(Texto do exercício):
---------------

Correspondências entre Jack Kerouac e
Allen Ginsberg trazem as histórias e os bastidores da geração beat
A marca fundamental da literatura beat
talvez não seja a vida desregrada, o fascínio pelos subterrâneos ou mesmo a
tentativa de fazer a língua escrita soar como se fosse jazz bebop. Talvez o que
nos faz ainda hoje tratá-la justamente por “geração” seja a estreita
camaradagem e cumplicidade entre os principais envolvidos. É essa intimidade
entre dois protagonistas que faz despertar o interesse por As Cartas de Jack Kerouac & Allen
Ginsberg (L&PM Editores) calhamaço que o leitor
brasileiro agora tem ao seu dispor.
Trata-se de um longo compêndio para além
de 500 páginas, com mais de 10 anos de cartas entre Kerouac e Ginsberg, dos
meados da década de 1940 ao início da década de 1960. É a fase definitiva e
definidora da essência beat. Foi quando se conheceram, viajaram os Estados
Unidos de ponta a ponta, caíram na vida e começaram a escrever as obras que ajudariam
a nortear boa parte da literatura norte-americana – e ocidental – a ser
produzida nas décadas seguintes. O período das cartas corresponde à saída
desses autores do anonimato, às suas pioneiras publicações, às primeiras
resenhas feitas pela imprensa e ao início do desbunde mundial que seria chamado
de contracultura.

---------------

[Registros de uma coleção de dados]
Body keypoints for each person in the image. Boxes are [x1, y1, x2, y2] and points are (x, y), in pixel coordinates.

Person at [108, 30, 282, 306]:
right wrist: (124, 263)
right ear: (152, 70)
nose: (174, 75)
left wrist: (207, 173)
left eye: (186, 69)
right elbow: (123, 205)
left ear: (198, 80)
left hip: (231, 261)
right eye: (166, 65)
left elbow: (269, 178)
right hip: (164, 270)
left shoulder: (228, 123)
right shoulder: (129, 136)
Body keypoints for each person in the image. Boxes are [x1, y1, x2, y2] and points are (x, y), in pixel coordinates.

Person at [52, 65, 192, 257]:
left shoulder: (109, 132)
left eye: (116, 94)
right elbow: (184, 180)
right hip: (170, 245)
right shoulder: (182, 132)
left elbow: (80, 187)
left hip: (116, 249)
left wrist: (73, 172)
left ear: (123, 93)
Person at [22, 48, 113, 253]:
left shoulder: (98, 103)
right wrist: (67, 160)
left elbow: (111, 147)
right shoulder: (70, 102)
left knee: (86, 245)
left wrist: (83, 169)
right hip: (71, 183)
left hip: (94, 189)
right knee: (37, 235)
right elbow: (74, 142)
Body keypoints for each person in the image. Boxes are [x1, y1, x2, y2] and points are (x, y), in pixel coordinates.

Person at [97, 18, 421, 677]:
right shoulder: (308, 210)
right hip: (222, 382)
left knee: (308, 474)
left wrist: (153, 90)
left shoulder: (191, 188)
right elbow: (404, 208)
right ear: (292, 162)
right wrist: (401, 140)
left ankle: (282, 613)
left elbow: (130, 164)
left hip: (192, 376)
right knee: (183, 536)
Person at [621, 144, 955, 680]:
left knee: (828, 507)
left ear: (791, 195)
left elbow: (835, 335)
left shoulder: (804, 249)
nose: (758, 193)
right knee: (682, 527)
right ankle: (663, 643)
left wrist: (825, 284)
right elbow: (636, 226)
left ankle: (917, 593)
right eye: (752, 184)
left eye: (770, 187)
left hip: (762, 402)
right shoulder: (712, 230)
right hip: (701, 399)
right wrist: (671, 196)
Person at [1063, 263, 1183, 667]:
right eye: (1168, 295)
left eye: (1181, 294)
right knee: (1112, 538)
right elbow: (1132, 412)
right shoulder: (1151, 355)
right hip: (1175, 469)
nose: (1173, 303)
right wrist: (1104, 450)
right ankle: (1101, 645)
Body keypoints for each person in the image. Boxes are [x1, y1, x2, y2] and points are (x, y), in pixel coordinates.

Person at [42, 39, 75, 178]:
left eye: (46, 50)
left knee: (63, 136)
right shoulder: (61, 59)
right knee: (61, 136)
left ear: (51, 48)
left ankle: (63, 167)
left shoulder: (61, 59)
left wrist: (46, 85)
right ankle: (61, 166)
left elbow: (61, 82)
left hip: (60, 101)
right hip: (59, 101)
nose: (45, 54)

---------------

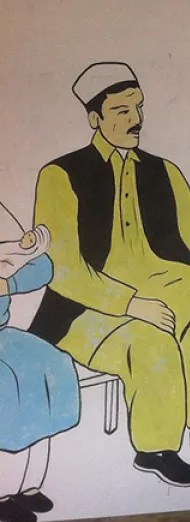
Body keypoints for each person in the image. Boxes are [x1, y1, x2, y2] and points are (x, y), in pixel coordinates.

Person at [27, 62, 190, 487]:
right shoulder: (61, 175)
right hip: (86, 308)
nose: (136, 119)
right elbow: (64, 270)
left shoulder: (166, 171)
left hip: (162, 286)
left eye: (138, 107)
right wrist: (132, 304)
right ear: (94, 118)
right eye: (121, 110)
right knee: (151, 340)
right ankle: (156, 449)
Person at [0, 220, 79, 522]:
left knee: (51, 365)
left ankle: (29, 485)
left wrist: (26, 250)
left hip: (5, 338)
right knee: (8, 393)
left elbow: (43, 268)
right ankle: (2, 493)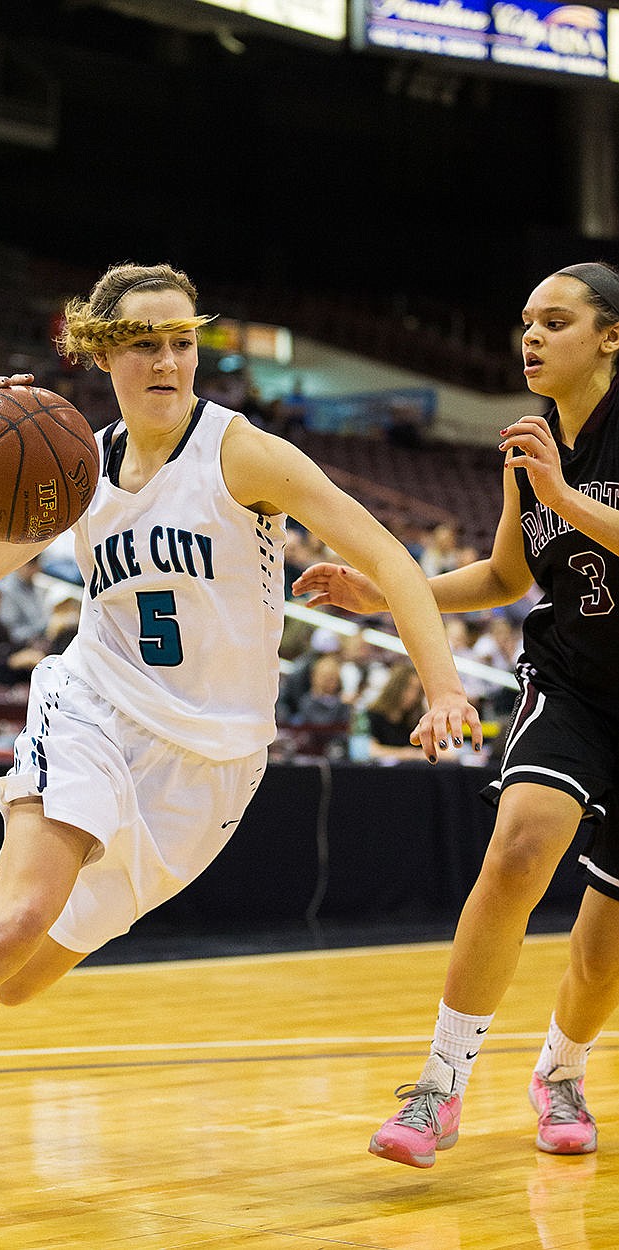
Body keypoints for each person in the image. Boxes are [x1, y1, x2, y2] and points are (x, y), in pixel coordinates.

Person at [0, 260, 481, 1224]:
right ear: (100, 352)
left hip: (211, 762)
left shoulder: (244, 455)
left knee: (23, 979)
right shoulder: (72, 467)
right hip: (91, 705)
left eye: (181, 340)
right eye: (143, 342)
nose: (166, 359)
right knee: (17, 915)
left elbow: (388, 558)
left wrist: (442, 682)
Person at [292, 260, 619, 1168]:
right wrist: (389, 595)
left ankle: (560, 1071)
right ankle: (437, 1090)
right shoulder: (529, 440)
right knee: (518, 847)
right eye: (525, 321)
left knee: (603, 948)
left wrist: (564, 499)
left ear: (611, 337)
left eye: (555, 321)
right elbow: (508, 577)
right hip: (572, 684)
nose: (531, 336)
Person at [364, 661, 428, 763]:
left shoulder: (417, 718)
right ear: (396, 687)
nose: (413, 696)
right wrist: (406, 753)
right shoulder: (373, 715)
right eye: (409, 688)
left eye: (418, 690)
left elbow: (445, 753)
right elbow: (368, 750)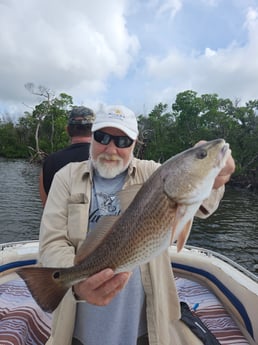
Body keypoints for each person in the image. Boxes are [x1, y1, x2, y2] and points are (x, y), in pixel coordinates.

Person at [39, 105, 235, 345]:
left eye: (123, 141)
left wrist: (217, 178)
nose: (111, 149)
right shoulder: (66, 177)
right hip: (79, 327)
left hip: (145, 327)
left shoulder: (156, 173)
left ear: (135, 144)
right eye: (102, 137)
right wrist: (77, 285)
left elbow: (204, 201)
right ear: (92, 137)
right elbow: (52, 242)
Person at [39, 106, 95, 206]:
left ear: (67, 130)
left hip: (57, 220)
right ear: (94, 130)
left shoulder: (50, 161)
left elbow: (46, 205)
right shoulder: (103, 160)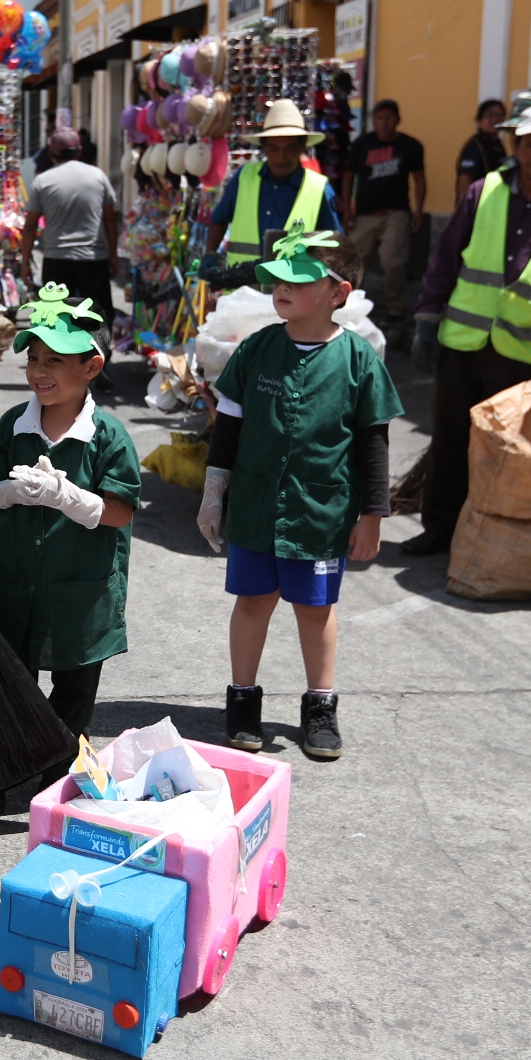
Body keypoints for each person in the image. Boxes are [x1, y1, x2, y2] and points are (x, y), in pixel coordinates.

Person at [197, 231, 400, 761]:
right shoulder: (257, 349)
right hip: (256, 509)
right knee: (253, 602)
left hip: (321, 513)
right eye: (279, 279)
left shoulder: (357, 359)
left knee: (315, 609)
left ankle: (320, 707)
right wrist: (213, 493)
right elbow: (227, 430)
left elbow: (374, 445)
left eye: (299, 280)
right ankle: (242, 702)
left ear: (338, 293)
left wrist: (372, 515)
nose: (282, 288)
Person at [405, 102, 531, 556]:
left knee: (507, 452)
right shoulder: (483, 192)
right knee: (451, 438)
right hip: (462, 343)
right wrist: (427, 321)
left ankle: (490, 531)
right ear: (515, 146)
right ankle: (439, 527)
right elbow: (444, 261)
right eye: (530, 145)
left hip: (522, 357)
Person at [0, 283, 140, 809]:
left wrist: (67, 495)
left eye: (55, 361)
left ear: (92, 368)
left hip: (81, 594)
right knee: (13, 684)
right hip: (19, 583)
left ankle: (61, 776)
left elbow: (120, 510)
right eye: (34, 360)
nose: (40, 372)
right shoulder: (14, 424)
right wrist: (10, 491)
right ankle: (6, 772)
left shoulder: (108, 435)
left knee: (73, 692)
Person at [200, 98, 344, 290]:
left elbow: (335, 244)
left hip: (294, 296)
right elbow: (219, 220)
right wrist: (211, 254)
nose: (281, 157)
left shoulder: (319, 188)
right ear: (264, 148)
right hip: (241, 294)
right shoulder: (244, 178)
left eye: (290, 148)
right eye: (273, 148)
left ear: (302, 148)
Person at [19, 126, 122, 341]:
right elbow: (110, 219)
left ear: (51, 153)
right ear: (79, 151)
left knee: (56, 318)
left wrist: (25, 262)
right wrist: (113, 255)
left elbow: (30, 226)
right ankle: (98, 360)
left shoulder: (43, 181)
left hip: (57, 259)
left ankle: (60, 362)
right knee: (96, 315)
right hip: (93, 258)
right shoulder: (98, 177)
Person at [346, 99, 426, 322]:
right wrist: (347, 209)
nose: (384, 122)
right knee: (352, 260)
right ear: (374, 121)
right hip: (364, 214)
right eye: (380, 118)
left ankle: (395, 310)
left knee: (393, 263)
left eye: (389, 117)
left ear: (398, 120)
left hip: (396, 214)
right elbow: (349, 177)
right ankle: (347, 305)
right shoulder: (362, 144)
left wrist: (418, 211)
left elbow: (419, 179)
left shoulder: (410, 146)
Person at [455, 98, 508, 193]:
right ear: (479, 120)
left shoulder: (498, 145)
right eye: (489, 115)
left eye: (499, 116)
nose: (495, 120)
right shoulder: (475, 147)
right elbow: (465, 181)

---------------

(Tarefas):
A. Edite o trecho do texto sobre as cartas de Kerouac e Ginsberg que se inicia com as palavras "Trata-se de um" e se encerra com "de contracultura.", substituindo "compêndio" por "volume".
B. Conforme o texto sobre as cartas de Kerouac e Ginsberg, quantas páginas tem o compêndio?

(Respostas por tarefa):
A.
Trata-se de um longo volume para além
de 500 páginas, com mais de 10 anos de cartas entre Kerouac e Ginsberg, dos
meados da década de 1940 ao início da década de 1960. É a fase definitiva e
definidora da essência beat. Foi quando se conheceram, viajaram os Estados
Unidos de ponta a ponta, caíram na vida e começaram a escrever as obras que ajudariam
a nortear boa parte da literatura norte-americana – e ocidental – a ser
produzida nas décadas seguintes. O período das cartas corresponde à saída
desses autores do anonimato, às suas pioneiras publicações, às primeiras
resenhas feitas pela imprensa e ao início do desbunde mundial que seria chamado
de contracultura.

B. Mais de 500 páginas.